SOUP.

 

APPLE AND ACORN SQUASH SOUP

1 C. onion, diced
1 C. shallots, diced
2 T. safflower oil
3 lbs. acorn squash (or delicata or other winter squash), peeled, deseeded, and cut into 1-inch cubes
3 C. apples (cooking variety of choice), peeled, cored, and diced
1 T. ginger, minced
4 C. vegetable stock
2 C. apple juice
1 t. salt
1/2 t. white pepper
1/4 t. nutmeg
1 C. soy milk, rice milk, or other non-dairy milk
1/2 C. oat bran
Garnishes: toasted pumpkin seeds or almonds or freshly snipped chives
 

In a large pot, saute the onion and shallots in safflower oil, for 5 minutes to soften. Add the acorn squash, apples, and ginger, and saute an additional 5 minutes. Add the vegetable stock, apple juice, salt, white pepper, and nutmeg, and bring to a boil. Reduce heat to low and simmer for 15-20 minutes or until the squash is tender. Using an immersion hand blender or a food processor in batches, puree the soup until smooth and creamy. Return the soup to the pot, reheat over low heat, if necessary, and whisk in the soy milk and oat bran. Taste and adjust the seasonings as needed. Garnish individual servings with either a few toasted pumpkin seeds or almonds or a few snipped chives for added color.

Yield: 3 Quarts

 BLACK BEAN AND SALSA SOUP

Ingredients   

2 (15 ounce) cans black beans, rinsed and drained

1 1/2 cups vegetable broth
1 cup chunky salsa
1 teaspoon ground cumin
4 tablespoons sour cream
2 tablespoons thinly sliced green onion
 
Directions
  

1 In an electric food processor or blender, combine beans, broth salsa and cumin. Blend until fairly smooth.
2
Heat the bean mixture in a medium saucepan over medium heat until thoroughly heated. To serve, ladle soup into 4 individual bowls and top each bowl with 1 tablespoon of the sour cream, and 1/2 teaspoon green onion.

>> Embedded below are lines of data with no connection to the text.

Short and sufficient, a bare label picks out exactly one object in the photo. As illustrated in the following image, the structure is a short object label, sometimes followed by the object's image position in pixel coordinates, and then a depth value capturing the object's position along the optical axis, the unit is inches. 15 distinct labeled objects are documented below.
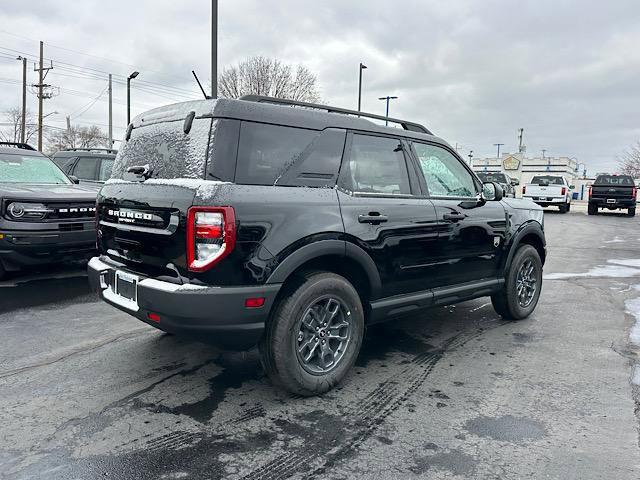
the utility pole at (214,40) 484.1
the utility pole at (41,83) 1643.2
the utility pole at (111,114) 1553.6
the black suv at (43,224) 233.1
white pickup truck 898.1
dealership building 2977.4
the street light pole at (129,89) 1078.4
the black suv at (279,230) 117.4
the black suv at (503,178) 833.1
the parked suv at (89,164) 401.7
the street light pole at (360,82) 1057.6
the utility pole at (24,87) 1579.4
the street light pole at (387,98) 1251.5
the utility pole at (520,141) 3177.7
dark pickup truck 879.7
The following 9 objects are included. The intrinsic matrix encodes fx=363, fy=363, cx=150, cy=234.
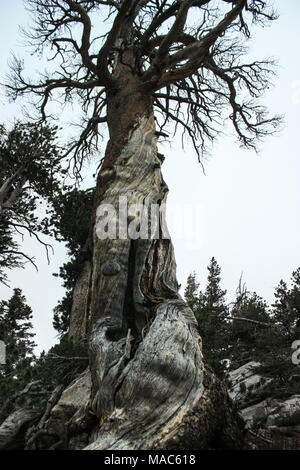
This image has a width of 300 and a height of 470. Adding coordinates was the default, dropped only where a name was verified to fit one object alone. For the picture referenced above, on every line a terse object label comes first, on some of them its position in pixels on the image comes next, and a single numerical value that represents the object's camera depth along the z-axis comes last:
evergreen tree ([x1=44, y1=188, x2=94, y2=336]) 10.17
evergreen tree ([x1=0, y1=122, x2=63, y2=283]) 12.99
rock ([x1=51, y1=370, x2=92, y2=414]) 3.65
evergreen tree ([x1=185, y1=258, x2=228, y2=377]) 5.28
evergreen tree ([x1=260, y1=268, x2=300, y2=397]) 5.46
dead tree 2.46
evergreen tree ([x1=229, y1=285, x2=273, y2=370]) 6.95
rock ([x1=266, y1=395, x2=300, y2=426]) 4.02
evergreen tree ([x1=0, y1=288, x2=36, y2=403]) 5.01
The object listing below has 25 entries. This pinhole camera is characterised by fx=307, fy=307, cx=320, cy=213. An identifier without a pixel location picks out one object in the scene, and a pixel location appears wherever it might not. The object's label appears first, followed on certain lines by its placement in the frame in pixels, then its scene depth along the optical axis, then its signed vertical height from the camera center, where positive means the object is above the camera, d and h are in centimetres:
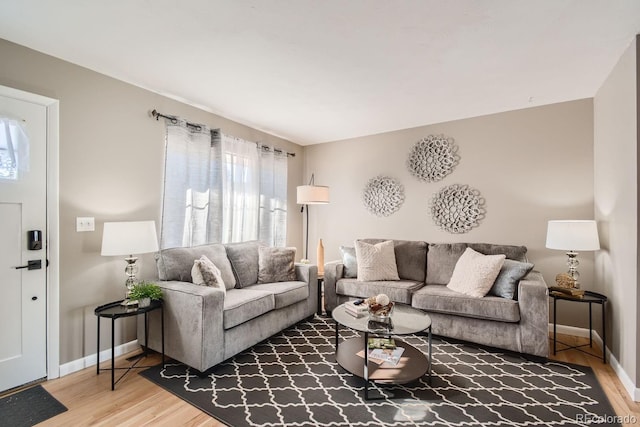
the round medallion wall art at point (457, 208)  378 +6
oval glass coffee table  212 -113
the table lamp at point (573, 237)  268 -21
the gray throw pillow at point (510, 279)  285 -62
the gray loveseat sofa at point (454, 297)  266 -84
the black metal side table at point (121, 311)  228 -77
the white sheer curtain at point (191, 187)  319 +27
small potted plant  242 -66
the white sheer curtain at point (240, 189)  376 +29
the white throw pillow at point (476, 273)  294 -60
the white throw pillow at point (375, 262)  364 -59
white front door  218 -23
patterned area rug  191 -128
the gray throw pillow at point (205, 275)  272 -57
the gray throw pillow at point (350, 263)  384 -64
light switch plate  253 -10
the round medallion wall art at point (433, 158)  395 +72
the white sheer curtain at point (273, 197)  434 +22
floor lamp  405 +23
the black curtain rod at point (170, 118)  306 +96
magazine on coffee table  233 -113
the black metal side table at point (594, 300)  263 -76
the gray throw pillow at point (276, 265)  352 -61
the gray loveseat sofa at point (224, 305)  238 -82
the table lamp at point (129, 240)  240 -23
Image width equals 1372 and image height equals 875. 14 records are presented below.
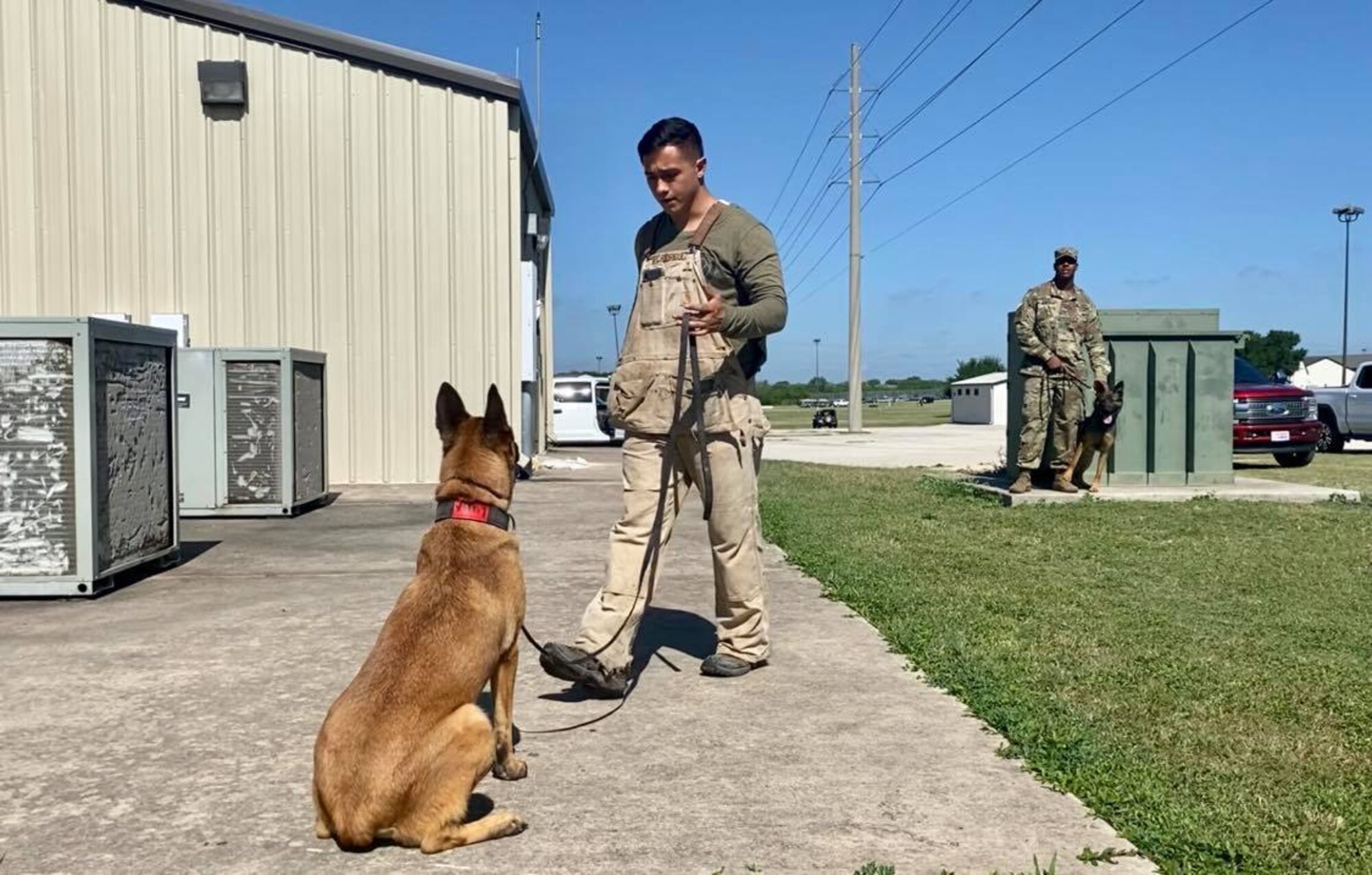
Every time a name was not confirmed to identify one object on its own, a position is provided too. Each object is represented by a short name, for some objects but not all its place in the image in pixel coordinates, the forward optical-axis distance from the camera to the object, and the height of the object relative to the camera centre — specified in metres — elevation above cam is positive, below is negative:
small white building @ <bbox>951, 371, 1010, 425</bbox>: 52.62 +0.61
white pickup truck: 21.12 +0.05
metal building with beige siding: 12.21 +2.39
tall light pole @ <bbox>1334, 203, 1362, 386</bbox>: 60.56 +11.14
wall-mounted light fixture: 12.18 +3.60
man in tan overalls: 4.12 +0.04
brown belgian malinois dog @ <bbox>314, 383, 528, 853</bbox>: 2.60 -0.72
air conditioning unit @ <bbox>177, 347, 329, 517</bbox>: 9.25 -0.19
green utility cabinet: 10.89 +0.18
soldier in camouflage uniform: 9.80 +0.49
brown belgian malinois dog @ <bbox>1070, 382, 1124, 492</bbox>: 9.99 -0.19
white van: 26.88 +0.00
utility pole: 34.31 +4.44
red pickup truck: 16.36 -0.08
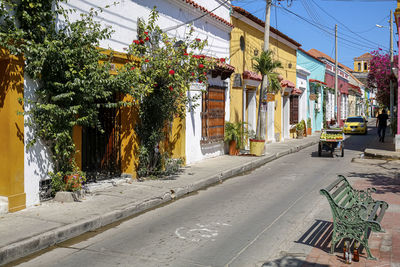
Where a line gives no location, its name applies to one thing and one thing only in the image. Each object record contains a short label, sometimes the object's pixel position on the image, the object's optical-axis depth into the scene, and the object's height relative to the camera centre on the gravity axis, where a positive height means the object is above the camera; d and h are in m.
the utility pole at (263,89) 16.73 +1.39
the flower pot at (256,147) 16.39 -0.92
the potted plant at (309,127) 30.30 -0.28
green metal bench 5.30 -1.28
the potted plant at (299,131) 26.91 -0.50
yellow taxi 31.39 -0.20
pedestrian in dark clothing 22.02 +0.09
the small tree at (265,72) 16.50 +2.05
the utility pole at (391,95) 27.83 +1.86
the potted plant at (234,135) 16.56 -0.46
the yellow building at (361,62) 110.44 +16.32
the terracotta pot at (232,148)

PUMPKIN, SWEET POTATO AND LEEK SOUP

 Ingredients   
     
3 tablespoons olive oil
2 leeks, chopped
1 small white onion, chopped
1 stalk celery, chopped
1 small carrot, chopped
2 sweet potatoes, peeled and diced
1 medium sugar pumkin, seeded and cubed
2 tablespoons chopped garlic
1 quart chicken stock
1 cup heavy whipping cream
1 bay leaf
1 tablespoon chopped fresh sage
1 pinch ground cloves
1 pinch ground nutmeg
1 pinch ground cinnamon
 salt to taste
 ground black pepper to taste

 Directions   
1 Heat oil in a heavy-bottom pot. Add leeks, onion, celery, carrot, sweet potatoes, pumpkin, and garlic, and saute until they start to brown.
2
Add bay leaf, stock, and cream; bring to a boil. Reduce to a simmer and cook until all vegetables are tender.
3
Add sage, cloves, nutmeg, cinnamon, and salt and pepper to taste. Remove bay leaf, and puree. Serve hot.

SERVES 8!!

 BEER AND CHEESE SOUP. MMMM...beer...

Ingredients   
     
3/4 cup butter
1/2 cup diced celery
1/2 cup diced carrots
1/2 cup diced onion
3/4 cup all-purpose flour
1/2 teaspoon ground dry mustard
1 (14.5 ounce) can chicken broth (or vegetable broth!)
5 ounces shredded Cheddar cheese
5 ounces shredded Monterey Jack cheese
1/2 cup grated Parmesan cheese
1 (12 fluid ounce) can or bottle of beer (use Steamwhistle and celebrate Toronto's best asset!)

 Directions   
1 In a large saucepan over medium high heat, melt butter. Cook celery, carrots and onion in butter until onion is translucent. Stir in flour and mustard to coat vegetables. Pour in chicken broth and simmer until slightly thickened. Puree mixture in a blender or food processor or using an immersion blender. Return to pot.
2
When pureed mixture is hot, begin to stir in Cheddar, Monterey Jack and Parmesan, a little at a time, alternately with the beer, until all is fully incorporated and melted. Serve at once.